Entre los platos más alabados por los clientes se encuentran la ensaladilla con dados de atún, las croquetas (especialmente las de atún), el tartar de atún picante, los huevos a la Bernardina y la celebérrima tarta de queso al horno, que ha alcanzado fama casi mítica entre los habituales del local. La presentación de los platos es otro de los puntos fuertes del restaurante, con vajilla original y cuidada hasta el último detalle. Según varios reseñadores, la calidad de los ingredientes y su elaboración superan las expectativas, aunque algunos señalan que certain platos elaborados no están al mismo nivel que el producto estrella.
El ambiente del restaurante es descrito como acogedor e íntimo, con una decoración moderna que mantiene la calidez de una casa de pueblo. Dispone de dos plantas: la planta baja y una planta superior con techo de madera que ofrece vistas a la plaza del pueblo. En los meses de buen tiempo, también cuenta con una terraza exterior donde poder disfrutar de la comida. No obstante, el espacio es reducido y algunos usuarios han señalado que las mesas de la planta alta son elevadas, lo que puede resultar incómodo para determinadas personas. En cuanto a accesibilidad, el local presenta limitaciones para personas con movilidad reducida, ya que el acceso a la planta principal no es adecuado para sillas de ruedas.
El servicio ha recibido opiniones dispares. Mientras que numerosos clientes elogian la atención del personal, mencionando especialmente a empleados como Teresa, Javier, Kike, Mauro y Sahira por su profesionalidad y amabilidad, otros usuarios reportan experiencias negativas relacionadas con tiempos de espera prolongados entre platos, olvidos en las comandas y cierta desorganización durante periodos de alta ocupación. Varios reseñadores destacan que la atención mejora considerablemente cuando el restaurante no está saturado de público, sugiriendo que el problema podría estar relacionado con la capacidad del equipo durante horas punta.
En lo que respecta a los precios, La Bernardina se posiciona en un nivel moderado-alto. Los comensales mencionan un coste aproximado de entre 30 y 60 euros por persona dependiendo de los platos elegidos y las bebidas. Aunque la mayoría considera que la calidad justifica el precio, existe un sector de opiniones que cuestiona la relación entre lo que se paga y las cantidades servidas, señalando que las raciones son generosas en sabor pero reducidas en tamaño. Es recomendable pedir platos para compartir, ya que esta es la filosofía del establecimiento y permite disfrutar de una mayor variedad sin que el gasto se dispare excesivamente.
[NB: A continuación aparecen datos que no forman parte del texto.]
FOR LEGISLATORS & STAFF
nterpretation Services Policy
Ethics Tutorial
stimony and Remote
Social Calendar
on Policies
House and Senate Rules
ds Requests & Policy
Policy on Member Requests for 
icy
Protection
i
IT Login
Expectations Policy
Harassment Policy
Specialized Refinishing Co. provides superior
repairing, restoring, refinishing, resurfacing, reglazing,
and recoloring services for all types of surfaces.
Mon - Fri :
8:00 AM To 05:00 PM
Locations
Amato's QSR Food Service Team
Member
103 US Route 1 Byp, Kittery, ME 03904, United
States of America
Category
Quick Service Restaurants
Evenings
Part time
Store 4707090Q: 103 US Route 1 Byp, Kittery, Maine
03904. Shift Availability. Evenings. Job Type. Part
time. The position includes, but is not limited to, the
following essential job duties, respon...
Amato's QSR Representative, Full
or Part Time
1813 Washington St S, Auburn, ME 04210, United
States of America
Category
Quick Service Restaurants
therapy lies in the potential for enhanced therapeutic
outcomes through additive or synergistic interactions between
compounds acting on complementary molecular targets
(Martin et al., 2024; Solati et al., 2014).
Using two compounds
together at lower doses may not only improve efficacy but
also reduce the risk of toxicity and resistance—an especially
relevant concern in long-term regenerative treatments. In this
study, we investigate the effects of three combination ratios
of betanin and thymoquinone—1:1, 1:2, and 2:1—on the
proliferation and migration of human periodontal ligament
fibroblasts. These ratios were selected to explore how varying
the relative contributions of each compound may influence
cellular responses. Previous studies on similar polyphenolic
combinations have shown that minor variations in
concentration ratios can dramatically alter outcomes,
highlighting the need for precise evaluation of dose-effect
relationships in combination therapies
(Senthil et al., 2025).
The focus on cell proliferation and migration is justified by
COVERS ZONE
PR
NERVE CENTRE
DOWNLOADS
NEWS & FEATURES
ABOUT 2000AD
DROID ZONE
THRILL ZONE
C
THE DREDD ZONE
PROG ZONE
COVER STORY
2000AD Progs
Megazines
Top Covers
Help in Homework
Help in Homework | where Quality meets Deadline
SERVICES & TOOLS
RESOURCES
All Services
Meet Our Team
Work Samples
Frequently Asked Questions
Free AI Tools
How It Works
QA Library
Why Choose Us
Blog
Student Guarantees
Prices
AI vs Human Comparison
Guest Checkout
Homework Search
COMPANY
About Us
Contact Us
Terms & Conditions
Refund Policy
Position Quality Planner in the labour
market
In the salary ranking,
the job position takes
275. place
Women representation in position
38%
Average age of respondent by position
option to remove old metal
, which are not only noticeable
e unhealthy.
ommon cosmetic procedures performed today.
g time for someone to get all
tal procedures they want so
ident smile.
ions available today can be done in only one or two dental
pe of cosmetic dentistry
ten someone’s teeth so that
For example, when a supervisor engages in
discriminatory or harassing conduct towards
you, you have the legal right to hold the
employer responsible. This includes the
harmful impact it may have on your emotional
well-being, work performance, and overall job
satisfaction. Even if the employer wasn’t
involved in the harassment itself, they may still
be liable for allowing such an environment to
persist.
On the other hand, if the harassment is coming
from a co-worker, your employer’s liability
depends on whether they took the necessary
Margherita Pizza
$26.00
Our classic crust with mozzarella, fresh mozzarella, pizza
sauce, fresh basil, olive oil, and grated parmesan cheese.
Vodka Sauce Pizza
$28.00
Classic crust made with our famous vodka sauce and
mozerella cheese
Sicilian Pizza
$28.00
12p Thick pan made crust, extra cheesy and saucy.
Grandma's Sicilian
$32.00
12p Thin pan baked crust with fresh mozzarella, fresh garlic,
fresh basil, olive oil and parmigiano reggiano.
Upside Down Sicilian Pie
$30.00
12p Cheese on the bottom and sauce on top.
El horario del restaurante es amplio: permanece cerrado los lunes, abre para cenas los martes y miércoles, ofrece servicio completo los jueves con descanso entre horas, y extiende su apertura desde el mediodía hasta la madrugada los viernes y sábados. Los domingos el servicio se limita a la franja del mediodía. Para visitas en fechas señaladas como San Valentín, el restaurante prepara menús especiales e incluye detalles como copas de bienvenida o pequeños obsequios para las parejas, lo que ha sido muy bien recibido por los clientes.
La Bernardina representa una opción interesante para quienes buscan un restaurante de calidad especializado en atún de almadraba sin necesidad de desplazarse hasta Cádiz. Su ambiente agradable, la excelencia de sus materias primas y su ubicación privilegiada en el centro de Torrelodones lo convierten en un destino gastronómico a tener en cuenta, aunque es recomendable reservar con antelación y gestionar las expectativas respecto a los precios y las raciones. La experiencia global es mayoritariamente positiva cuando se tiene en cuenta que se trata de un establecimiento con limitaciones de espacio que trabaja con producto de alta gama.